Contradiction in Database [1]

Suppose you have a database, of any type: SQL, NoSQL, not-yet-SQL, a spreadsheet, a bunch of CSV files, or a shoebox full of post-it notes.

I would argue that the database represents a bag (multiset) of facts; even if it does not look like that, it can be verbalized as such.

Let’s name this bag of facts: Γ.

Consider a case when two of these facts contradict each other.
Suppose that in Γ we find a fact: today is Monday; then another fact that states: today is Friday. Let’s see if I can formalize this:

A = Today is Monday.
B = Today is Friday.


        B ⊢ ¬A   Γ ⊢ B
        ----------------- (e1)
Γ ⊢ A   Γ ⊢ ¬A
------------------------- (i1)
Γ ⊢ (A ∧ ¬A)

Rule e1 states that B entails (not A) and given that Γ entails B, from Γ we can conclude that (not A) is true. Rule i1 states that Γ entails A is true and (not A) is true, so we conclude that (A and not A) is true.

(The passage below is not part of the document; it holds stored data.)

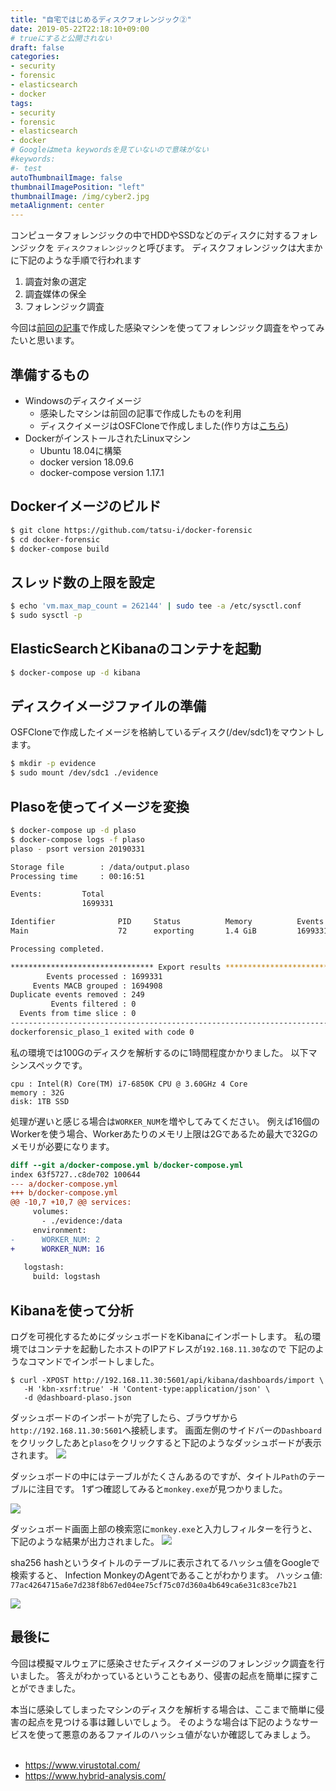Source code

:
 ```yaml
---
title: "自宅ではじめるディスクフォレンジック②"
date: 2019-05-22T22:18:10+09:00
# trueにすると公開されない
draft: false
categories:
- security
- forensic
- elasticsearch
- docker
tags:
- security
- forensic
- elasticsearch
- docker
# Googleはmeta keywordsを見ていないので意味がない
#keywords:
#- test
autoThumbnailImage: false
thumbnailImagePosition: "left"
thumbnailImage: /img/cyber2.jpg
metaAlignment: center
---
```

コンピュータフォレンジックの中でHDDやSSDなどのディスクに対するフォレンジックを
`ディスクフォレンジック`と呼びます。
ディスクフォレンジックは大まかに下記のような手順で行われます

1. 調査対象の選定
1. 調査媒体の保全
1. フォレンジック調査

今回は[前回の記事](/2019/05/infectionmonkey/)で作成した感染マシンを使ってフォレンジック調査をやってみたいと思います。

<!--more-->

## 準備するもの
* Windowsのディスクイメージ
    * 感染したマシンは前回の記事で作成したものを利用
    * ディスクイメージはOSFCloneで作成しました(作り方は[こちら](/2019/05/diskforensic/))
* DockerがインストールされたLinuxマシン
    * Ubuntu 18.04に構築
    * docker version 18.09.6
    * docker-compose version 1.17.1

## Dockerイメージのビルド
```bash
$ git clone https://github.com/tatsu-i/docker-forensic
$ cd docker-forensic
$ docker-compose build
```

## スレッド数の上限を設定
```bash
$ echo 'vm.max_map_count = 262144' | sudo tee -a /etc/sysctl.conf
$ sudo sysctl -p
```

## ElasticSearchとKibanaのコンテナを起動
```bash
$ docker-compose up -d kibana
```

## ディスクイメージファイルの準備
OSFCloneで作成したイメージを格納しているディスク(/dev/sdc1)をマウントします。

```bash
$ mkdir -p evidence
$ sudo mount /dev/sdc1 ./evidence
```

## Plasoを使ってイメージを変換
```bash
$ docker-compose up -d plaso
$ docker-compose logs -f plaso
plaso - psort version 20190331

Storage file		: /data/output.plaso
Processing time		: 00:16:51

Events:         Total
                1699331

Identifier              PID     Status          Memory          Events          Tags            Reports
Main                    72      exporting       1.4 GiB         1699331 (0)     0 (0)           0 (0)

Processing completed.

******************************** Export results ********************************
        Events processed : 1699331
     Events MACB grouped : 1694908
Duplicate events removed : 249
         Events filtered : 0
  Events from time slice : 0
--------------------------------------------------------------------------------
dockerforensic_plaso_1 exited with code 0

```
私の環境では100Gのディスクを解析するのに1時間程度かかりました。
以下マシンスペックです。
```
cpu : Intel(R) Core(TM) i7-6850K CPU @ 3.60GHz 4 Core
memory : 32G
disk: 1TB SSD

```

処理が遅いと感じる場合は`WORKER_NUM`を増やしてみてください。
例えば16個のWorkerを使う場合、Workerあたりのメモリ上限は2Gであるため最大で32Gのメモリが必要になります。
```diff
diff --git a/docker-compose.yml b/docker-compose.yml
index 63f5727..c8de702 100644
--- a/docker-compose.yml
+++ b/docker-compose.yml
@@ -10,7 +10,7 @@ services:
     volumes:
       - ./evidence:/data
     environment:
-      WORKER_NUM: 2
+      WORKER_NUM: 16
 
   logstash:
     build: logstash
```

## Kibanaを使って分析

ログを可視化するためにダッシュボードをKibanaにインポートします。
私の環境ではコンテナを起動したホストのIPアドレスが`192.168.11.30`なので
下記のようなコマンドでインポートしました。
```
$ curl -XPOST http://192.168.11.30:5601/api/kibana/dashboards/import \ 
   -H 'kbn-xsrf:true' -H 'Content-type:application/json' \
   -d @dashboard-plaso.json
```
ダッシュボードのインポートが完了したら、ブラウザから`http://192.168.11.30:5601`へ接続します。
画面左側のサイドバーの`Dashboard`をクリックしたあと`plaso`をクリックすると下記のようなダッシュボードが表示されます。
![](https://i.imgur.com/hpuq4WA.png)

ダッシュボードの中にはテーブルがたくさんあるのですが、タイトル`Path`のテーブルに注目です。
1ずつ確認してみると`monkey.exe`が見つかりました。

![](https://i.imgur.com/RxmPXXN.png)

ダッシュボード画面上部の検索窓に`monkey.exe`と入力しフィルターを行うと、下記のような結果が出力されました。
![](https://i.imgur.com/rj1QsGf.png)

sha256 hashというタイトルのテーブルに表示されてるハッシュ値をGoogleで検索すると、
Infection MonkeyのAgentであることがわかります。
ハッシュ値: `77ac4264715a6e7d238f8b67ed04ee75cf75c07d360a4b649ca6e31c83ce7b21`

![](https://i.imgur.com/qxH064V.png)

## 最後に
今回は模擬マルウェアに感染させたディスクイメージのフォレンジック調査を行いました。
答えがわかっているということもあり、侵害の起点を簡単に探すことができました。

本当に感染してしまったマシンのディスクを解析する場合は、ここまで簡単に侵害の起点を見つける事は難しいでしょう。
そのような場合は下記のようなサービスを使って悪意のあるファイルのハッシュ値がないか確認してみましょう。<br><br>

* https://www.virustotal.com/
* https://www.hybrid-analysis.com/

According to the database, both propositions — today is Monday, and today is not Monday — are true; hence the contradiction.

Nonsense

There is a problem with contradiction and reasoning. Let’s introduce a proposition, a pure nonsense: pigs can fly.

A,B ∈ Γ
A = Today is Monday.
B = Today is Friday.
N = Pigs can fly.


Γ ⊢ B      B ⊢ ¬A
---------------------- (e1)
Γ ⊢ ¬A

           Γ ⊢ A            
           ----------- (i2)
Γ ⊢ ¬A     Γ ⊢ (A ∨ N)       
---------------------- (e4)
Γ ⊢ N

Rule i2 states that given that Γ entails A is true, we can conclude that (A or N) is true; this is simple: (true or x) evaluates to true.
According to the rule e4, Γ entails A is false, and (A or N) is true; hence from Γ we conclude that N must be true.

Note that initially the proposition N did not come from Γ, but the conclusion that N is true does.

Summary

In general, for a database Γ having a proposition (fact) A that can be considered true and false at the same time, the following holds:

A ∈ Γ, Γ ⊢ (A ∧ ¬A)
A = Any fact.
N = Any nonsense.


                   Γ ⊢ (A ∧ ¬A)
                   ----------- (e2)
Γ ⊢ (A ∧ ¬A)       Γ ⊢ A            
----------- (e3)   ----------- (i2)
Γ ⊢ ¬A             Γ ⊢ (A ∨ N)       
------------------------------ (e4)
Γ ⊢ N

This is called the principle of explosion, and is usually stated as: “from contradiction anything follows”. I prefer a bit more dramatic version:

Contradiction leads to nonsense.

How does a contradiction enter a database? Is it possible to prevent it? What are the consequences, if any? About all that, in the remainder of this series.